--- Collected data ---
____________________

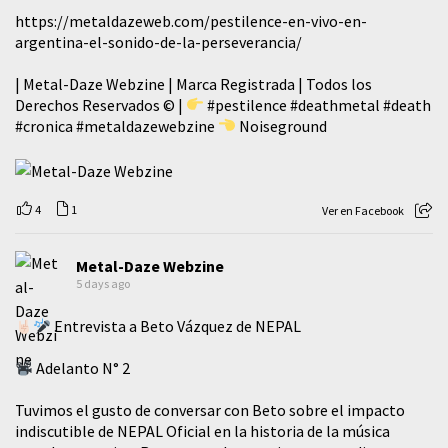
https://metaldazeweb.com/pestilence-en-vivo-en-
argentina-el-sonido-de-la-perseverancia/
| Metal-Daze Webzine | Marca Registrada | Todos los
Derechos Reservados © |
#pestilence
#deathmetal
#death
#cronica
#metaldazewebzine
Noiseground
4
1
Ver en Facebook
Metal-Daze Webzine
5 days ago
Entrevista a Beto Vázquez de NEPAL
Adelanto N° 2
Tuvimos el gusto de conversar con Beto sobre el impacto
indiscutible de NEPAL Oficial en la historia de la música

____________________

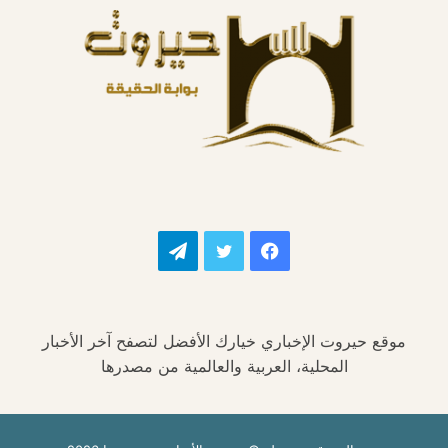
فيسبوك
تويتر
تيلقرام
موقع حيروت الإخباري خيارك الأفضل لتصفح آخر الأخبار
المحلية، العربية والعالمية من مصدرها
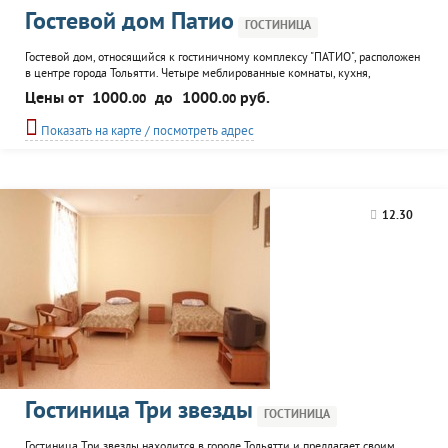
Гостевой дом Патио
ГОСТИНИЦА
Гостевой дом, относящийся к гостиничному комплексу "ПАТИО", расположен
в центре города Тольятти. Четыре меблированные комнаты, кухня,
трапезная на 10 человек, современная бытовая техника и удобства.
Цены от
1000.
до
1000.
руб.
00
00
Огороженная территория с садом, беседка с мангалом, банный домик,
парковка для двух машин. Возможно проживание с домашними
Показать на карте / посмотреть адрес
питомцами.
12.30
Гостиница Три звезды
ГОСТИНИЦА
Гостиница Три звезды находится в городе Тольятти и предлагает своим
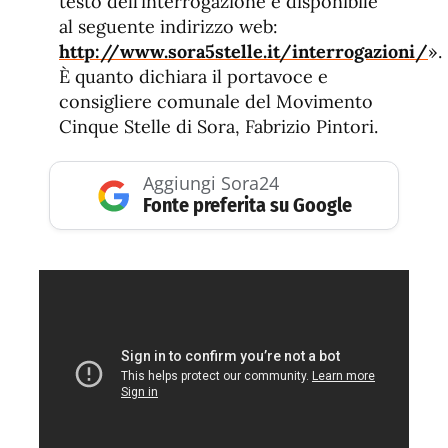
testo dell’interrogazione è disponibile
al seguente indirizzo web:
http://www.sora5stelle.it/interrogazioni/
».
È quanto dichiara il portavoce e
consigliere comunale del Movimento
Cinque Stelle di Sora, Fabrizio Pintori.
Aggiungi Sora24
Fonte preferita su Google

____________________

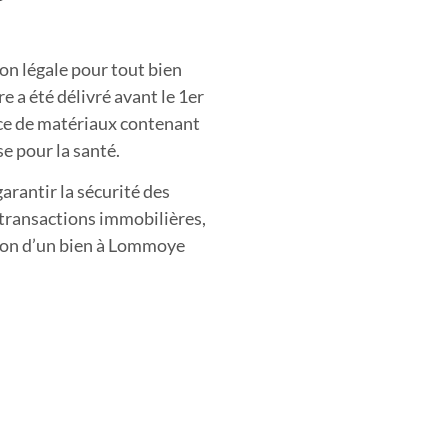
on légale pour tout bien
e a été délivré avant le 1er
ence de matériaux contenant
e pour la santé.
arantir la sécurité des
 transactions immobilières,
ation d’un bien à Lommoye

____________________

--- Task instructions ---
Which lines above hold the string "звезды"? Please copy all of them.

--- Task solution ---
Гостиница Три звезды
Гостиница Три звезды находится в городе Тольятти и предлагает своим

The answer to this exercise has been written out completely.